The Merchant of Venice, or Jew of Venice, was no doubt founded on an old play called The Jew of Venice, by Dekker. It seems, from the title of the German version of this play, that the Jew's name was Joseph. The name Fauconbridge in i. 2 (where Portia's suitors are enumerated, compare Two Gentlemen, i. 2) points to a date soon after John; and the "merry devil" of ii. 3. 2, a phrase never elsewhere used in Shakespeare, indicates contemporaneity with The Merry Devil of Edmonton produced in the winter of 1596. Again, the manifest imitations of this play in Wily Beguiled, which I show elsewhere to date in the summer of 1597, give a posterior limit, which must be decisive. This play has no sign whatever of having been altered; the Clarendon Press guesses, founded on the discrepancy of the number of suitors (iv. for vi.) are as worthless as Mr. Hales' proof, referred to by Mr. Halliwell (Outlines, p. 251), of the date of Wily Beguiled. The conclusive evidence of imitation in this play is the conjunction of the "In such a night" lines in scene 16, with the "My money, my daughter" iterations of Gripe in scene 8 of the same play. On 22d July 1598, J. Roberts entered The Merchant or Jew of Venice on S. R., but had to get the Lord Chamberlain's license before printing. On 28th October 1600, he consented to the entry of the play for T. Hayes; nevertheless, he issued copies of his own imprint independently.

1597

The First Part of Henry IV. was entered on S. R. 25th February 1598; a genuine and authorised imprint.
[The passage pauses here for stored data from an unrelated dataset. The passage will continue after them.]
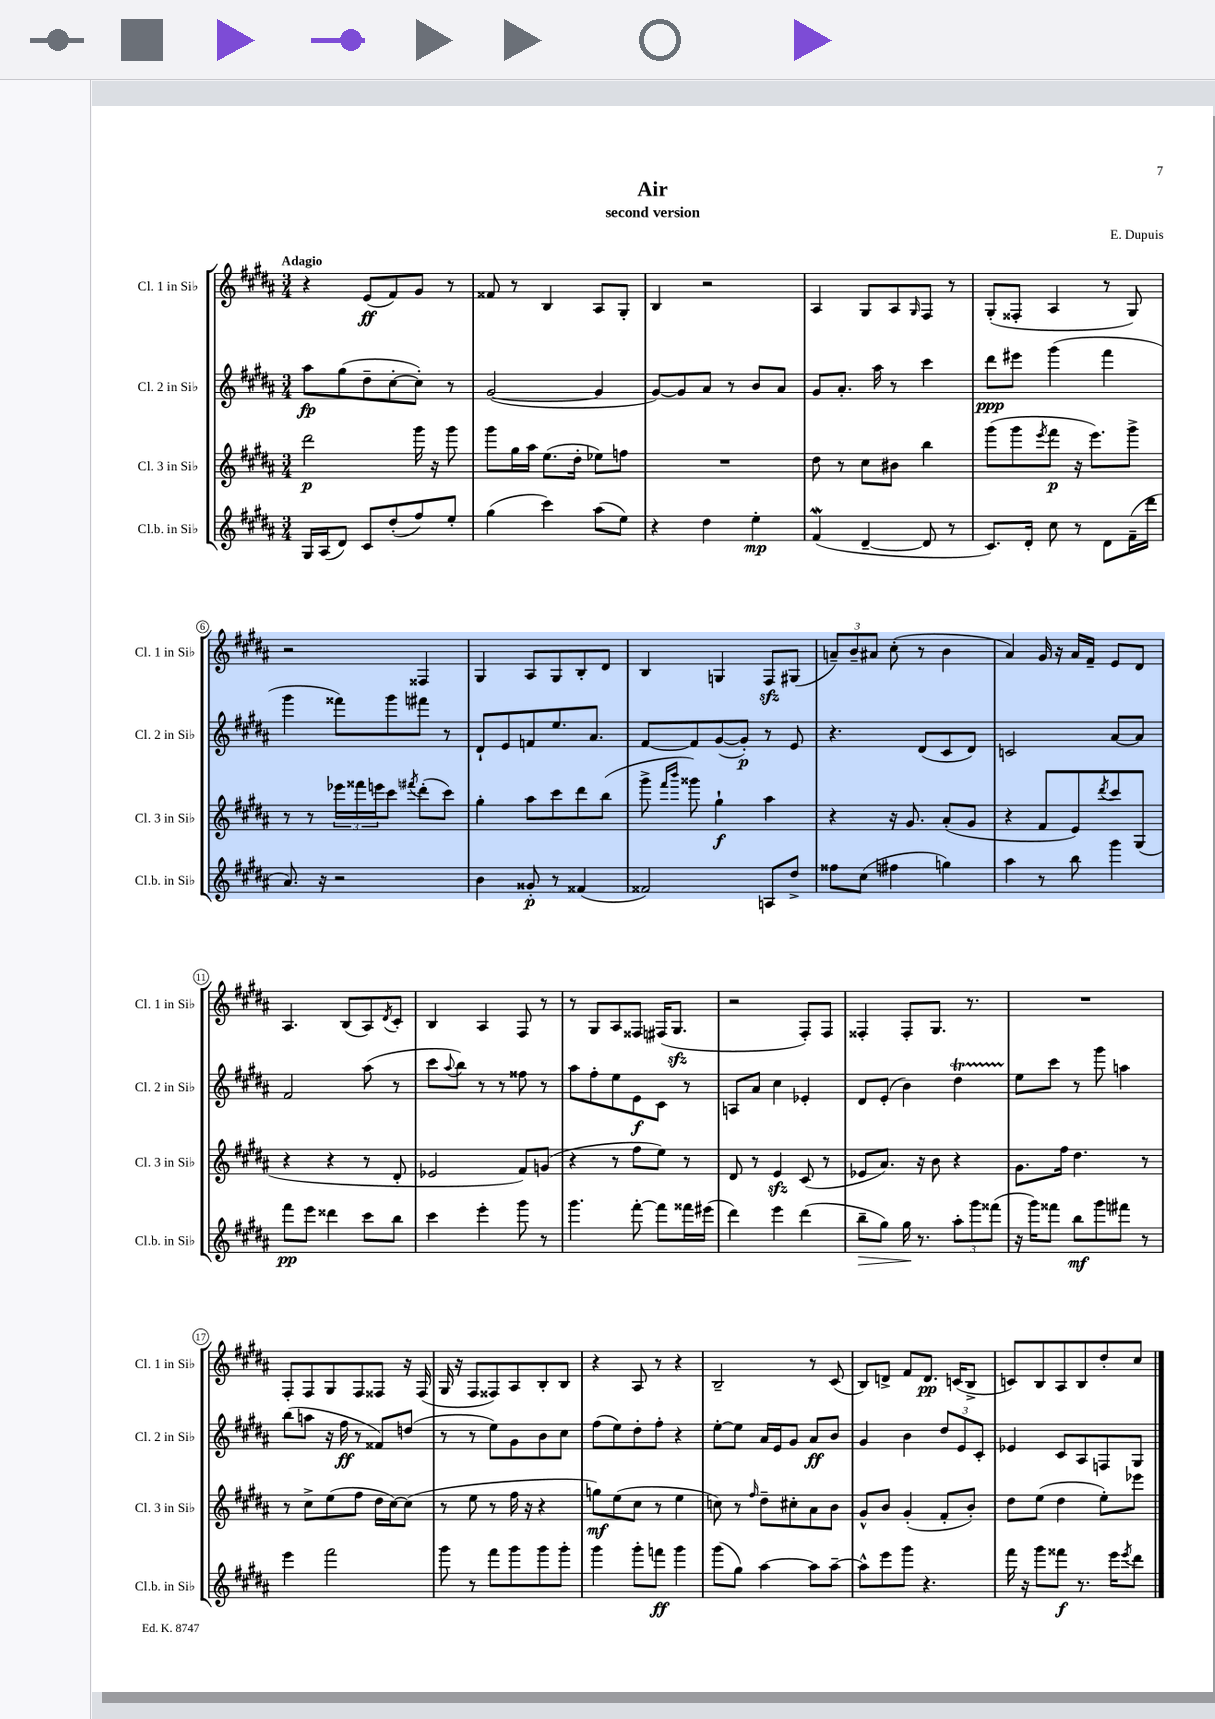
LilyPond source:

\header { title = "Air" composer = "E. Dupuis" subtitle = "second version" }
<<
\new StaffGroup <<
\new Staff = "s0" \with { instrumentName = "Cl. 1 in Sib" shortInstrumentName = "Cl. 1 in Sib" } {
    \clef treble \key b \major \numericTimeSignature \time 3/4 \tempo "Adagio"
    r4 e'8\ff( fis'8) gis'8 r8 |
    fisis'8 r8 b4 ais8 gis8-. |
    b4 r2 |
    ais4 gis8 ais8 \grace { gis16 } fis8 r8 |
    gis8-.( fisis8-. ais4 r8 gis8) |
    r2 fisis4 |
    gis4 ais8 gis8 b8-. dis'8 |
    b4 g4 fis8\sfz gis8( |
    \tuplet 3/2 { a'8--) b'8-- ais'8 } cis''8-.( r8 b'4 |
    ais'4) gis'16 r16 ais'16 fis'16-- e'8 dis'8 |
    ais4. b8( ais8) \acciaccatura { dis'8 } cis'8-. |
    b4 ais4 fis8 r8 |
    r8 gis8 ais8 fisis8 fis16( gis8.\sfz |
    r2 fis8-.) fis8 |
    fisis4-. fisis8-. gis8. r8. |
    R2. |
    fis8-. fis8 gis8 fis8 fisis8 r16 fisis16( |
    gis16 r16 fis8 fisis8) ais8 b8-. b8 |
    r4 ais8 r8 r4 |
    b2-- r8 cis'8( |
    b8) d'8-> fis'8 d'8.\pp c'16( b8-> |
    c'8) b8 ais8 b8 dis''8-. cis''8 \bar "|." |
}
\new Staff = "s1" \with { instrumentName = "Cl. 2 in Sib" shortInstrumentName = "Cl. 2 in Sib" } {
    \clef treble \key b \major \numericTimeSignature \time 3/4
    ais''8\fp gis''8( dis''8-- cis''8~-. cis''8-.) r8 |
    gis'2~( gis'4 |
    gis'8~) gis'8 ais'8 r8 b'8 ais'8 |
    gis'8 ais'8.-. ais''16 r8 cis'''4 |
    dis'''8\ppp eis'''8 gis'''4( fis'''4 |
    gis'''4 fisis'''8) gis'''8 fis'''8 r8 |
    dis'8-! e'8 f'8 e''8. ais'8. |
    fis'8~ fis'8 gis'8~( gis'8-.\p) r8 e'8 |
    r4. dis'8( cis'8 dis'8) |
    c'2 ais'8~ ais'8 |
    fis'2 ais''8( r8 |
    cis'''8 \appoggiatura { ais''8 } b''8) r8 r8 fisis''8 r8 |
    ais''8 fis''8-. e''8 e'8\f cis'8 r8 |
    a8 ais'8 cis''4 ees'4-. |
    dis'8 e'8-.( b'4) dis''4\startTrillSpan |
    e''8\stopTrillSpan cis'''8 r8 gis'''8 a''4 |
    b''8( a''8 r16 fis''16\ff r8 fisis'8) d''8( |
    r8 r8 e''8) gis'8 b'8 cis''8 |
    fis''8( e''8) dis''8-. fis''8-. r4 |
    e''8~-. e''8 ais'16 e'16 gis'8 ais'8\ff b'8 |
    gis'4 b'4 \tuplet 3/2 { dis''8 e'8 cis'8-. } |
    ees'4 cis'8 ais8 f8 gis8 \bar "|." |
}
\new Staff = "s2" \with { instrumentName = "Cl. 3 in Sib" shortInstrumentName = "Cl. 3 in Sib" } {
    \clef treble \key b \major \numericTimeSignature \time 3/4
    dis'''2\p gis'''16 r16 gis'''8 |
    gis'''8 gis''16 ais''16 e''8.( dis''16-. ees''8) f''8 |
    R2. |
    dis''8 r8 cis''8 bis'8 b''4 |
    gis'''8( gis'''8 \acciaccatura { e'''8 } fis'''8\p r16 e'''8.) gis'''8-> |
    r8 r8 \tuplet 3/2 { ees'''16 fisis'''16 e'''16 } cis'''8 \acciaccatura { fis'''8 } dis'''8-.( cis'''8) |
    gis''4-. ais''8 cis'''8 dis'''8 b''8( |
    gis'''8-> \grace { fis'''16 b'''16 } gisis'''8) gis''4-!\f ais''4 |
    r4 r16 gis'8. ais'8-.( gis'8 |
    r4 fis'8 e'8) \acciaccatura { dis'''8 } cis'''8 gis8( |
    r4 r4 r8 dis'8-. |
    ees'2 fis'8) g'8( |
    r4 r8 fis''8 e''8) r8 |
    dis'8 r8 e'4\sfz cis'8( r8 |
    ees'8 ais'8.) r16 b'8 r4 |
    gis'8. fis''16 dis''4. r8 |
    r8 cis''8-> e''8( fis''8 dis''16 cis''16~) cis''8( |
    r8 e''8 r8 fis''16 r16 r4 |
    g''8\mf) e''8( cis''8 r8 e''4 |
    c''8) r8 \grace { fis''16 } dis''8-- cis''8-. ais'8 b'8 |
    gis'8-^ b'8 gis'4-.( fis'8-. b'8-.) |
    dis''8 e''8( dis''4 e''8-.) ees'''8 \bar "|." |
}
\new Staff = "s3" \with { instrumentName = "Cl.b. in Sib" shortInstrumentName = "Cl.b. in Sib" } {
    \clef treble \key b \major \numericTimeSignature \time 3/4
    gis16 ais16( dis'8) cis'8 dis''8-.( fis''8) e''8-. |
    gis''4( cis'''4) ais''8( e''8) |
    r4 dis''4 e''4-.\mp |
    fis'4\mordent( dis'4~-- dis'8 r8 |
    cis'8.) dis'16-. cis''8 r8 dis'8 fis'16--( dis'''16 |
    ais'8.) r16 r2 |
    b'4 gisis'8-.\p r8 fisis'4( |
    fisis'2) a8 dis''8-> |
    fisis''8 cis''8( fis''4 g''4) |
    ais''4 r8 b''8 gis'''4 |
    fis'''8\pp e'''8 disis'''4 cis'''8 b''8 |
    cis'''4 e'''4-. gis'''8 r8 |
    gis'''4. fis'''8~-. fis'''8 fisis'''16 eis'''16( |
    dis'''4) e'''4 dis'''4( |
    b''8--\> gis''8) gis''16\! r8. \tuplet 3/2 { ais''8-. gis'''8 fisis'''8( } |
    r16 gis'''16) fisis'''8 b''8\mf gis'''8 fis'''8 r8 |
    e'''4 fis'''2 |
    gis'''8 r8 fis'''8 gis'''8 gis'''8 gis'''8-. |
    gis'''4 gis'''8-. f'''8\ff gis'''4 |
    gis'''8( gis''8) ais''4~ ais''8 ais''8~-- |
    ais''8-^ e'''8 gis'''8 r4. |
    fis'''16 r16 gis'''8 fisis'''8\f r8. e'''16 \acciaccatura { e'''8 } dis'''8 \bar "|." |
}
>>
>>
\layout { \context { \Score \override BarNumber.stencil = #(make-stencil-circler 0.1 0.3 ly:text-interface::print) } }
The publication of this play was hurried in order to refute the charge of attacking the Cobham family in the person of Sir John Oldcastle, the original name of the character afterwards called Falstaff (cf. "my old lad of the castle," i. 2. 48). Moreover, in i. 2. 182, we find in the text the names Harvey and Russel instead of Peto and Bardolph. The name Russel for Bardolph again occurs in a stage direction in 2 Henry IV. ii. 2. These were evidently originally the names of the characters, and were changed at the same time as that of Oldcastle: Russel was the family name of the Bedford Earls, and Harvey that of the third husband of Lord Southampton's mother. The new names were picked up from the second part; in which Lord Bardolph and Peto (a distinct personage from the "humourist" of Part I.) were serious characters. The play was produced in the spring; the only mentions of June in Shakespeare's plays are in ii. 4. 397 (sun F.); iii. 2. 75; and Anthony, iii. 10. 14. In ii. 4. 425, Preston's Cambyses is ridiculed (cf. Dream). There is an imitation of iii. 2. 52 in Lust's Dominion (the Spanish Moor's Tragedy, by Dekker, Haughton, and Day, February 1600, absurdly quoted by Stokes as Marlowe's). For the "abuses of the time" i. 2. 174; iv. 3. 81; see under Sir T. More, 1596. This play, as well as 2 Henry IV. and Henry V., is founded on The Famous Victories of Henry V., an old play produced by the Queen's company; from which the name Oldcastle was taken.

12.This name occurs in Apollonius and Sylla, of which more hereafter.